Optical fiber communication systems increasing make use of optical amplifiers to compensate the attenuation of the transmitted signals resulting from propagation along the fiber, in order to avoid the need for optical/electrical conversions, and vice versa, in the repeaters. Those optical amplifiers in general comprise a section of rare earth doped optical fiber which the signal to be amplified and a pump signal, at a different wavelength, are sent. The most commonly used optical amplifiers use as the active fiber a silica fiber, doped for instance with erbium. These amplifiers operate on signals whose wavelength lies in the third transmission window (around 1.55 .mu.m) and require the use of sources at that wavelength. However, silica fibers, which are the most commonly used carriers in optical communication systems, have essentially zero dispersion in the second transmission window (wavelengths around 1.3 .mu.m), while in the third window their dispersion is high (in the order of 15-20 ps/nm.multidot.km). For high bit rate transmissions over long distances, this fact compels introducing into the system means for compensating the chromatic dispersion, which make the communication system complex and costly.
Optical amplifiers operating in the second transmission window have already been proposed: they use fibers made of non-oxide glass, in particular fluoride glasses, aluminium-fluoride glasses or chalcogenide glasses, doped with rare earth metals.

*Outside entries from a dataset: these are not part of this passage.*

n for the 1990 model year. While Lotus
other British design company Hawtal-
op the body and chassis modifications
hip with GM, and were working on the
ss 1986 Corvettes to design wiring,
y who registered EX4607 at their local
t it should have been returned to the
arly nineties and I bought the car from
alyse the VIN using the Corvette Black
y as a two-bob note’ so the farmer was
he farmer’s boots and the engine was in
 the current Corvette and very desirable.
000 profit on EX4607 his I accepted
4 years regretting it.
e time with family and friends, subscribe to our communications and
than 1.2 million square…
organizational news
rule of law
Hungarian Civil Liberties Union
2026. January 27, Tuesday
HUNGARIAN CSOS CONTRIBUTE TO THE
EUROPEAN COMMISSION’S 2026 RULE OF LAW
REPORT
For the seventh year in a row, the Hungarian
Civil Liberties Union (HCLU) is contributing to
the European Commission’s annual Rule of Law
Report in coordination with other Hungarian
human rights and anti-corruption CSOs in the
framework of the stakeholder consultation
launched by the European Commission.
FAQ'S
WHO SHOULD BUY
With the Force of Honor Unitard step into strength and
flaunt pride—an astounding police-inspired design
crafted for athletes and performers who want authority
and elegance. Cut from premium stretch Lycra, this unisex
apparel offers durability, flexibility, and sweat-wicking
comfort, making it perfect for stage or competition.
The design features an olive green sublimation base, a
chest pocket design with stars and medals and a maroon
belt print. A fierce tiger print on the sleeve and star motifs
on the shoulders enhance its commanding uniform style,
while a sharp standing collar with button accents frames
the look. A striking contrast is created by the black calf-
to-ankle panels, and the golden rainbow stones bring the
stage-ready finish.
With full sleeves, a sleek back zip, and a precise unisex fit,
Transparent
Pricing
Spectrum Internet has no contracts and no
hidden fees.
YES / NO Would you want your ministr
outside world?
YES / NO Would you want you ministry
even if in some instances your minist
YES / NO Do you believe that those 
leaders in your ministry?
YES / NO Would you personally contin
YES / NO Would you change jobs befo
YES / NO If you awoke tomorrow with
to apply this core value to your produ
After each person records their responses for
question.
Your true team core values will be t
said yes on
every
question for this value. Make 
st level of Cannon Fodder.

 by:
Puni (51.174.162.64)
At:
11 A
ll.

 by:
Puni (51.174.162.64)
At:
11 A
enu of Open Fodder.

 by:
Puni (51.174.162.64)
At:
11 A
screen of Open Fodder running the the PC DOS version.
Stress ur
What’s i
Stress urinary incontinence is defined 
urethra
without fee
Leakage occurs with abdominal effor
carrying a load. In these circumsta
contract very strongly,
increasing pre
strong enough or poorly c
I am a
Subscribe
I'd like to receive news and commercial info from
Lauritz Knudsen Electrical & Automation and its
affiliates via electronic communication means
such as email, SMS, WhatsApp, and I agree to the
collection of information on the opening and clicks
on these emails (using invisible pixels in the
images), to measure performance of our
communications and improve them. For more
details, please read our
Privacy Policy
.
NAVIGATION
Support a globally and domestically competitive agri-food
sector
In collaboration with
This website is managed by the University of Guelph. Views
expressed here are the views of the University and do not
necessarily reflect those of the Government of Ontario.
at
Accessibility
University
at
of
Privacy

The drawback of optical fibers made of non-oxide glass is that their mechanical and chemical inertia characteristics are worse than those of silica fibers (or, in general, of oxide glass fibers. Moreover, the fabrication process can also cause quality problems, since the mechanical and optical characteristics of those fibers are closely linked with the "thermal history" of the glass from which the fiber is formed and, more particularly, with the number of operations which require heating the glass to a temperature exceeding the glass transition temperature, since such operations may give rise to crystallization or devitrification of the glass matrix.
To avoid the problems connected with the thermal history of the glass, it has been proposed to produce non-oxide fibers by the "double crucible" method. See paragraphs 2.3.2 "Double crucible method" and 2.3.8 "MIR (medium-infrared fibers)" of the book "Fiber Optics Communications Handbook", by the Technical Staff of CSELT, published by TAB Professional and Reference Books, Blue Ridge Summit, Pa., USA, 2nd edition, 1990. This method, however, has problems in controlling the quality of the interface between the cladding and the core glasses, can cause the inclusion of gas bubbles in the fiber and, above all, very difficult to apply in practice when single mode active fibers (whose core diameter must be in the order of 1-2.multidot.mm) are to be obtained, for reasons linked with the control of the geometric dimensions of the output hole of the inner crucible.